> _Your assignment_
Tell how many lines contain the string "Squamous" in the material underneath; the reply is that number and no more.

> _Recorded information_
*** Begin section ***
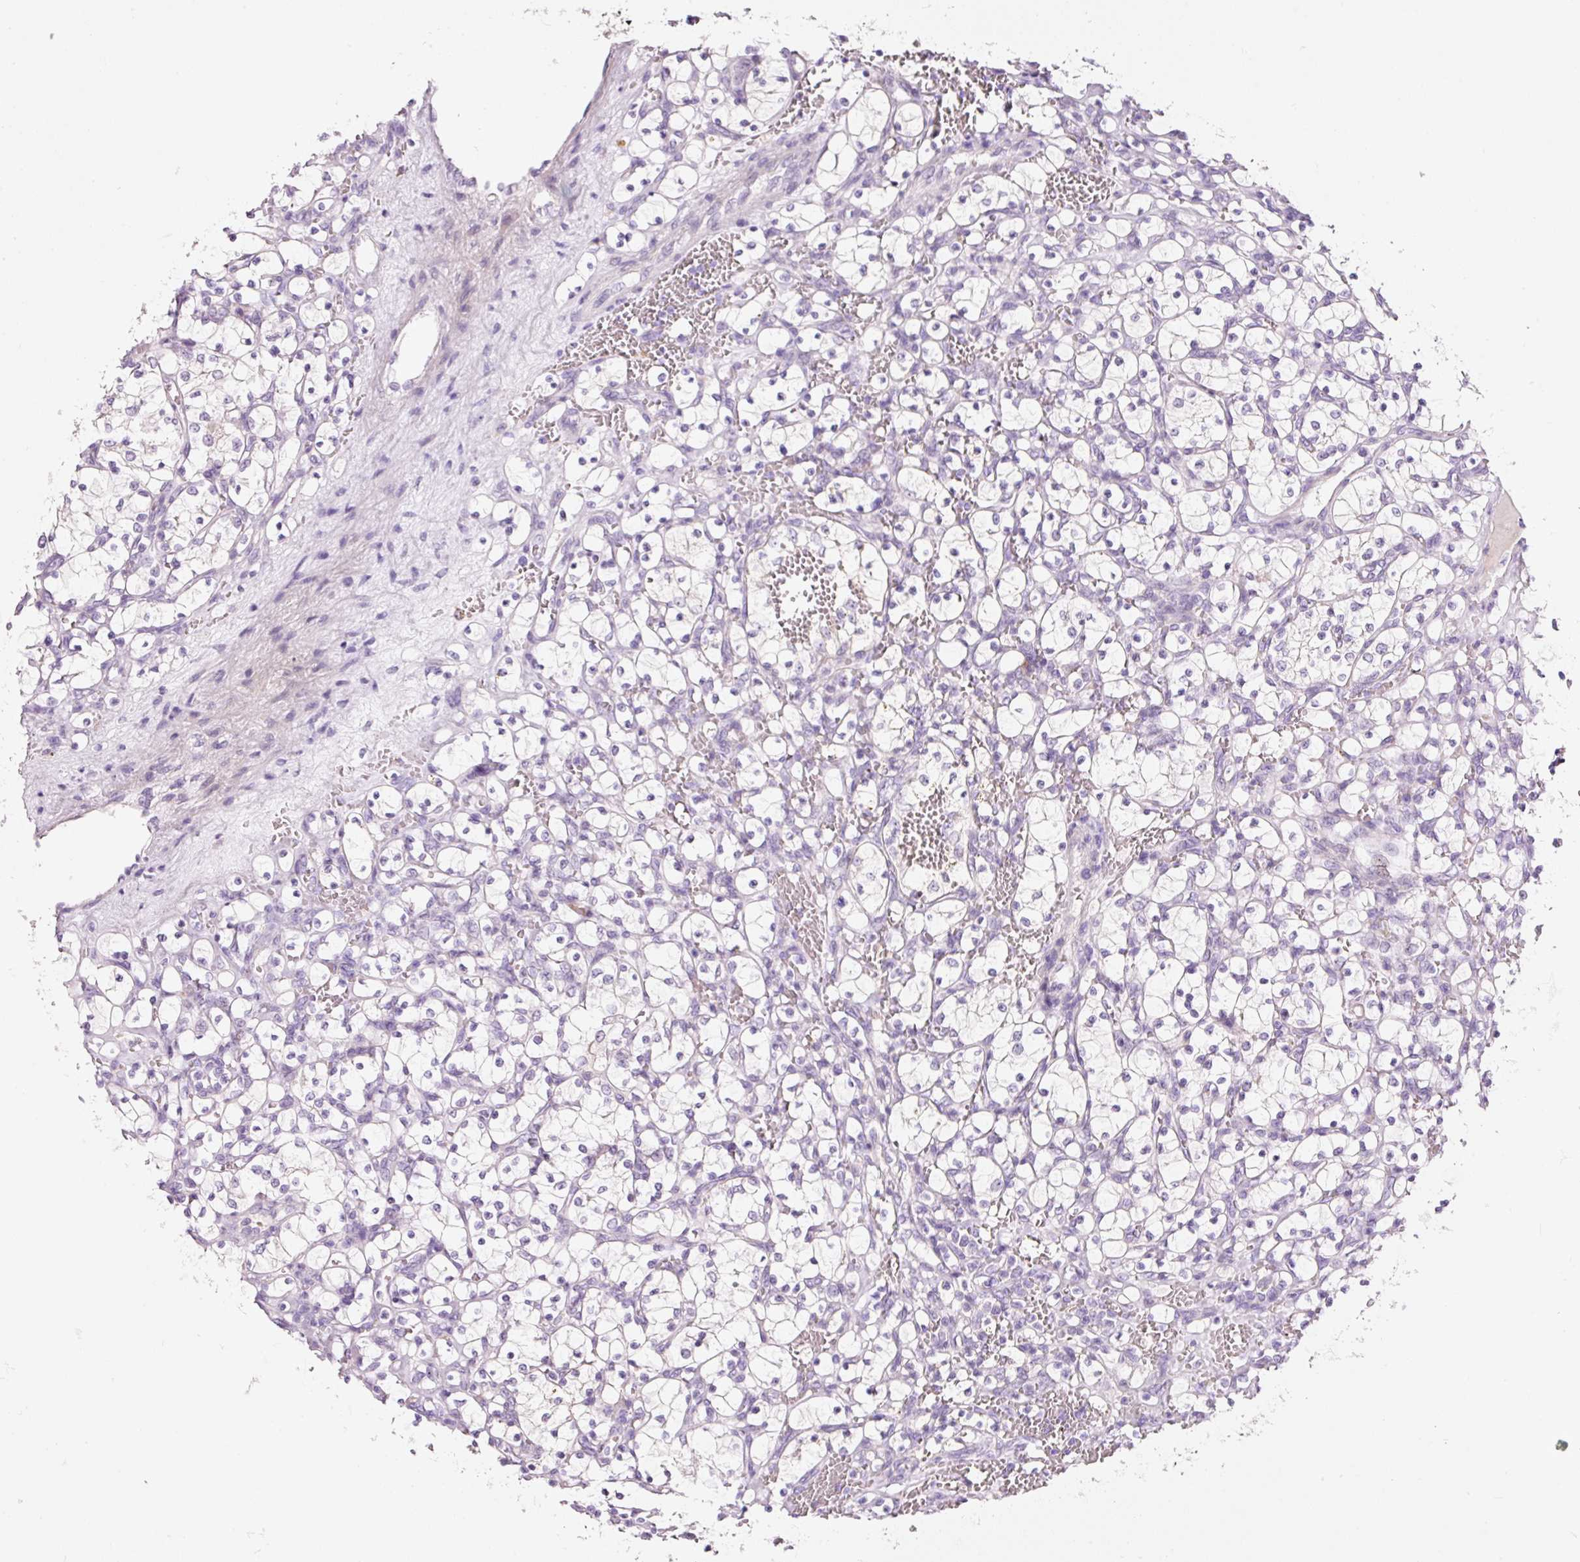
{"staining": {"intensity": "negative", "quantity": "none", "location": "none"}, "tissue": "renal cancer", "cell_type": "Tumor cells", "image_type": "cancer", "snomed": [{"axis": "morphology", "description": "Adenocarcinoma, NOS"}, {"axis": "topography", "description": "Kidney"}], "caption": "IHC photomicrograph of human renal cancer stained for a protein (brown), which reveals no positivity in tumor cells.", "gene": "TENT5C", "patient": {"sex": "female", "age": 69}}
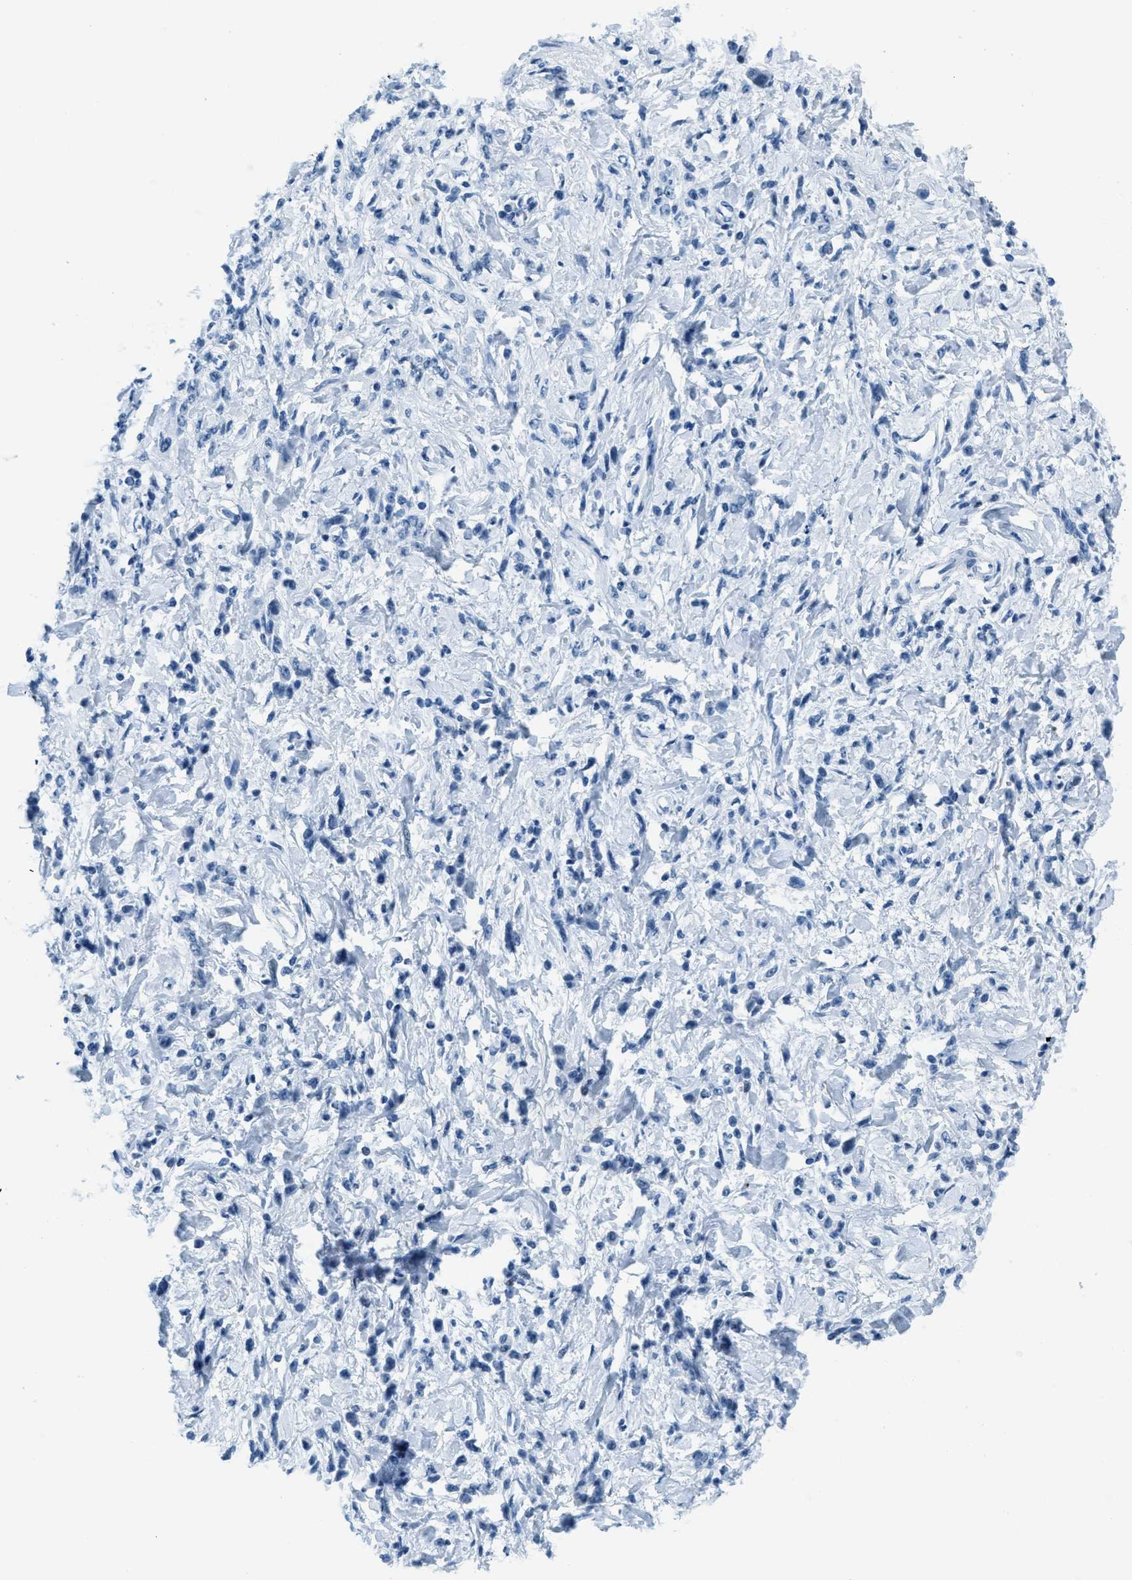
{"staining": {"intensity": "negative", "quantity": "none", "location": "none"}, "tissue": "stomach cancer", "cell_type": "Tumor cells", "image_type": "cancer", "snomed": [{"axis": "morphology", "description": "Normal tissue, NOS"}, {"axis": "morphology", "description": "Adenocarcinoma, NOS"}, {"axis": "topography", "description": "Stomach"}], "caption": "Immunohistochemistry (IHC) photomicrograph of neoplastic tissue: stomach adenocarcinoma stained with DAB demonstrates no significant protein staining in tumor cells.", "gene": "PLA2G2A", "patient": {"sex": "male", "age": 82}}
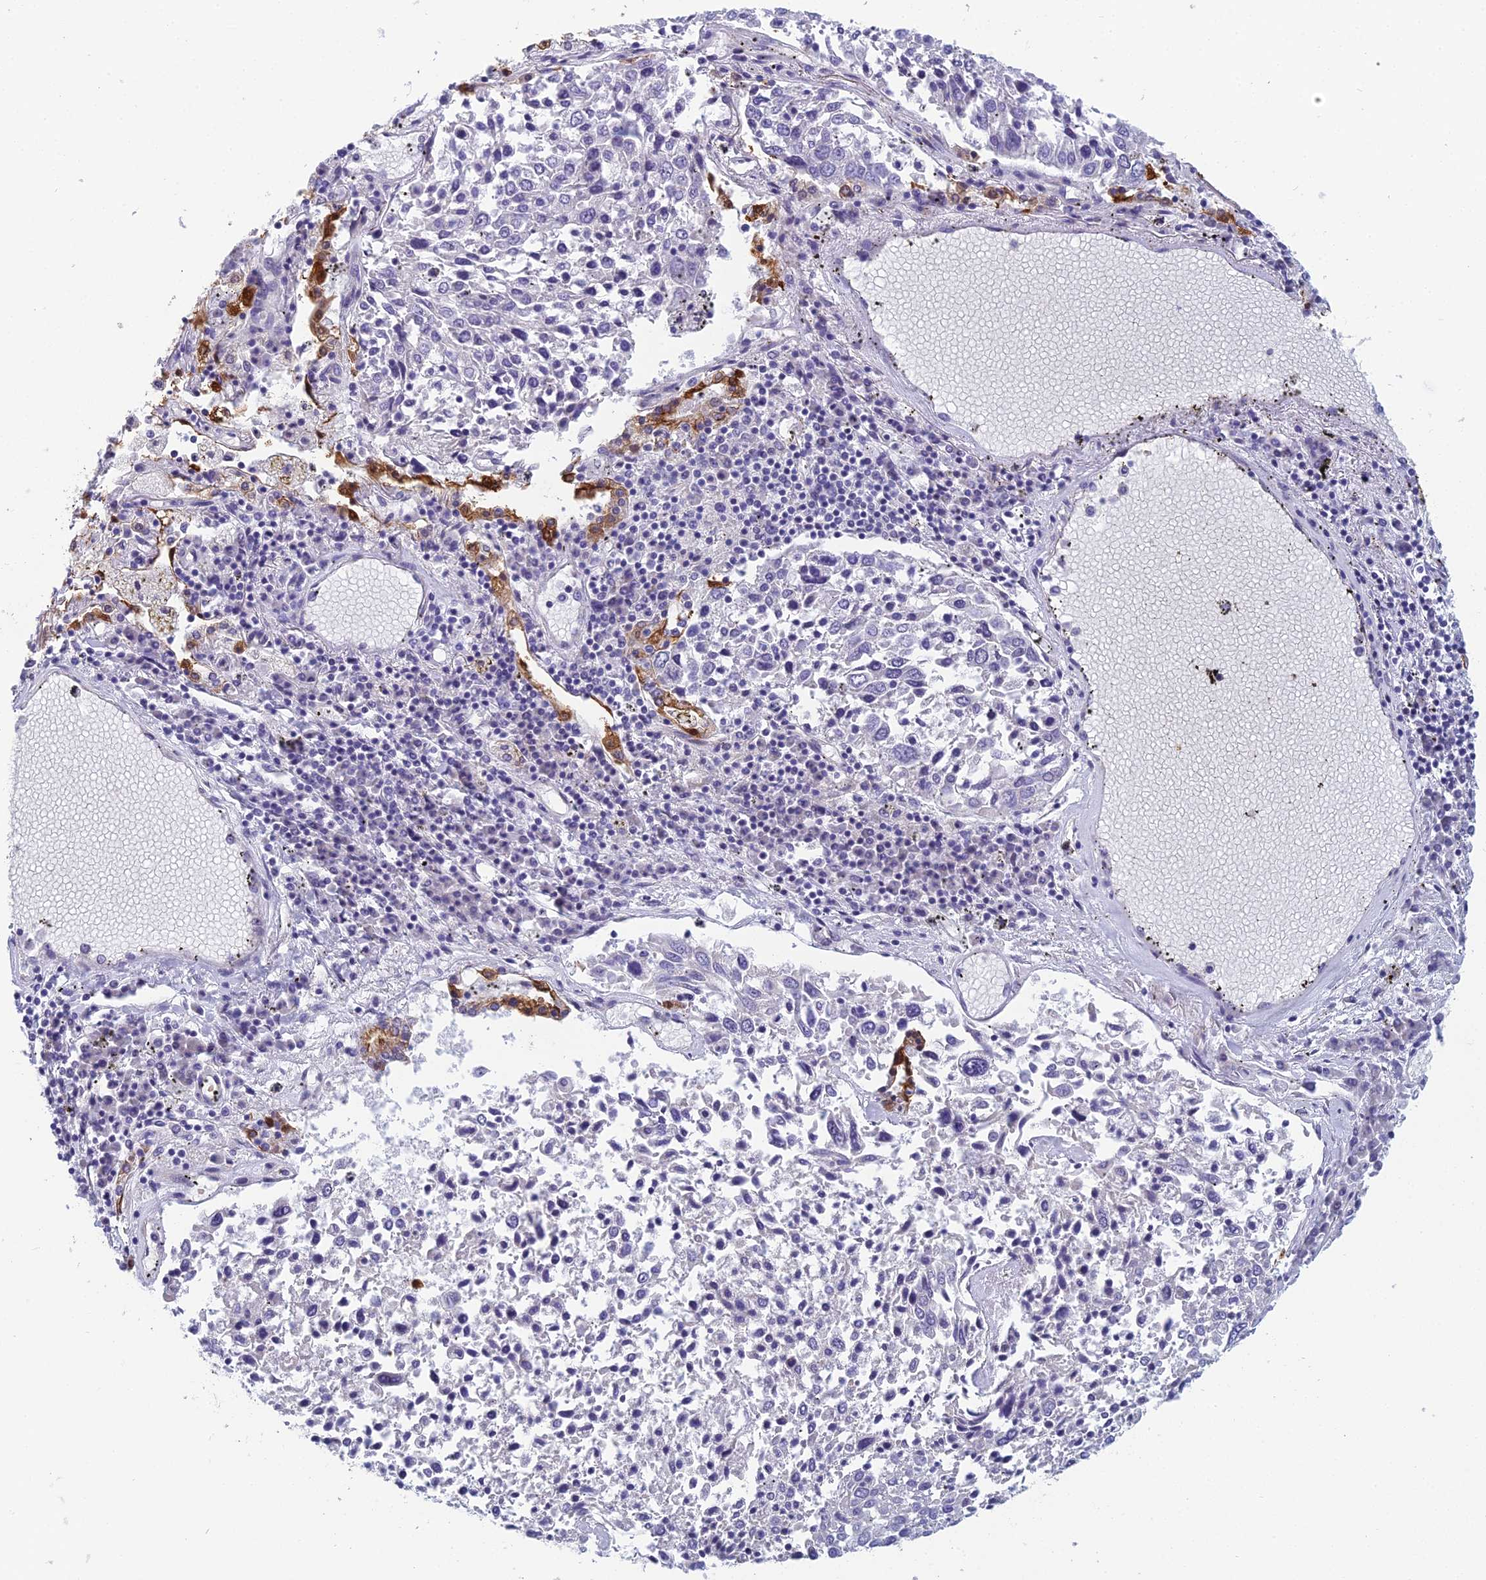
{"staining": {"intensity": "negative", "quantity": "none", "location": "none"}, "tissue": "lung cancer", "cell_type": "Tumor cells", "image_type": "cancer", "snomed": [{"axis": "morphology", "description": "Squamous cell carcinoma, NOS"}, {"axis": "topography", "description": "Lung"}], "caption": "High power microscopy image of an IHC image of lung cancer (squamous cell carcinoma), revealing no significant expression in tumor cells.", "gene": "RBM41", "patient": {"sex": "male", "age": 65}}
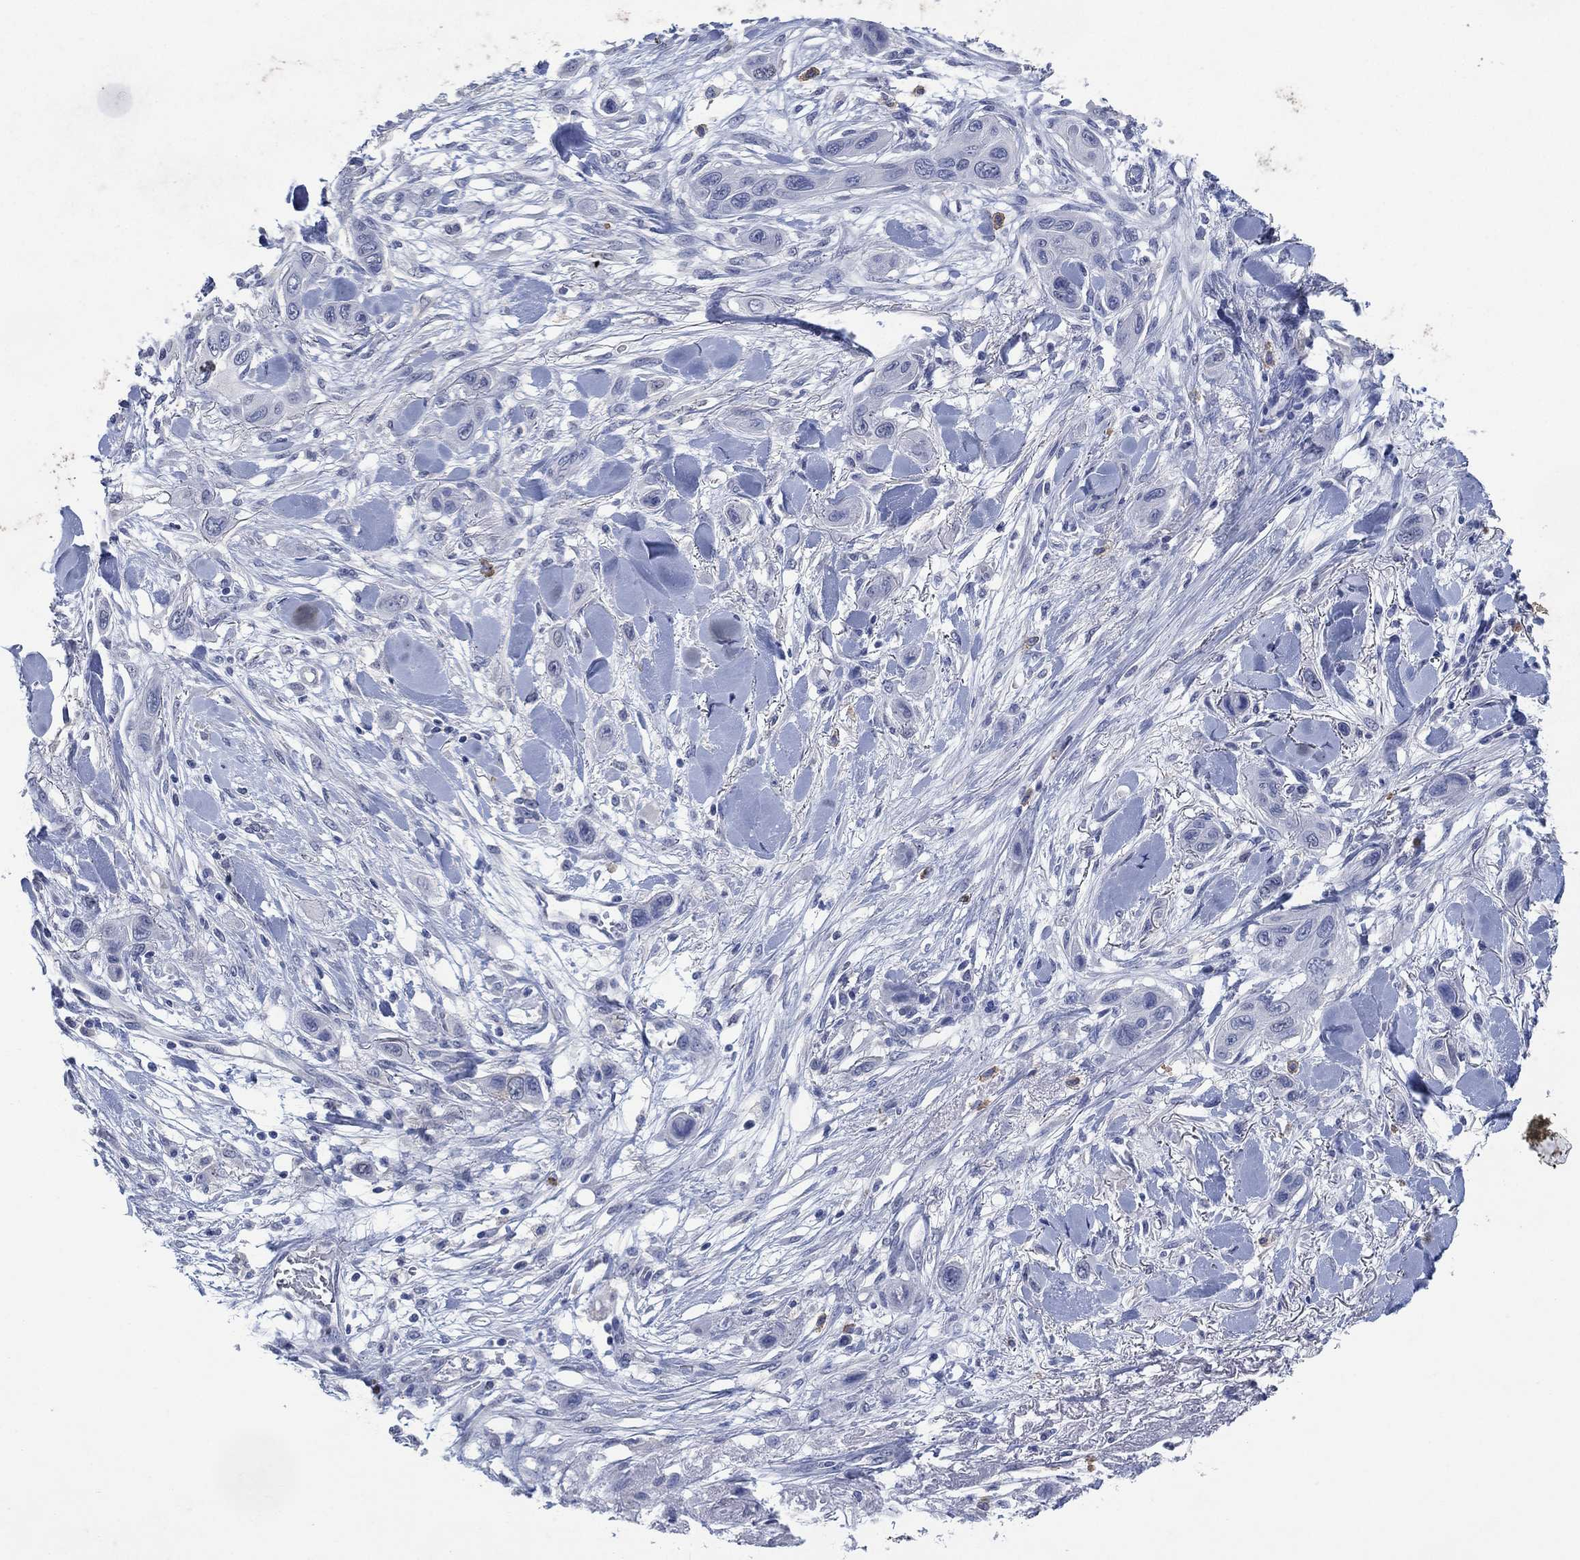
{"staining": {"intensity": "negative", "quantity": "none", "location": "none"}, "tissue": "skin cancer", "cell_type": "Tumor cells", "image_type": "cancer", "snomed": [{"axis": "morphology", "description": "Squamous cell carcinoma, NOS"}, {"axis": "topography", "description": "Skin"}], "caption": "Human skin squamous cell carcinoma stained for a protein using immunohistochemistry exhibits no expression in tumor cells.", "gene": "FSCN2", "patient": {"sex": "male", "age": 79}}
*** End section ***
> _Task response_
2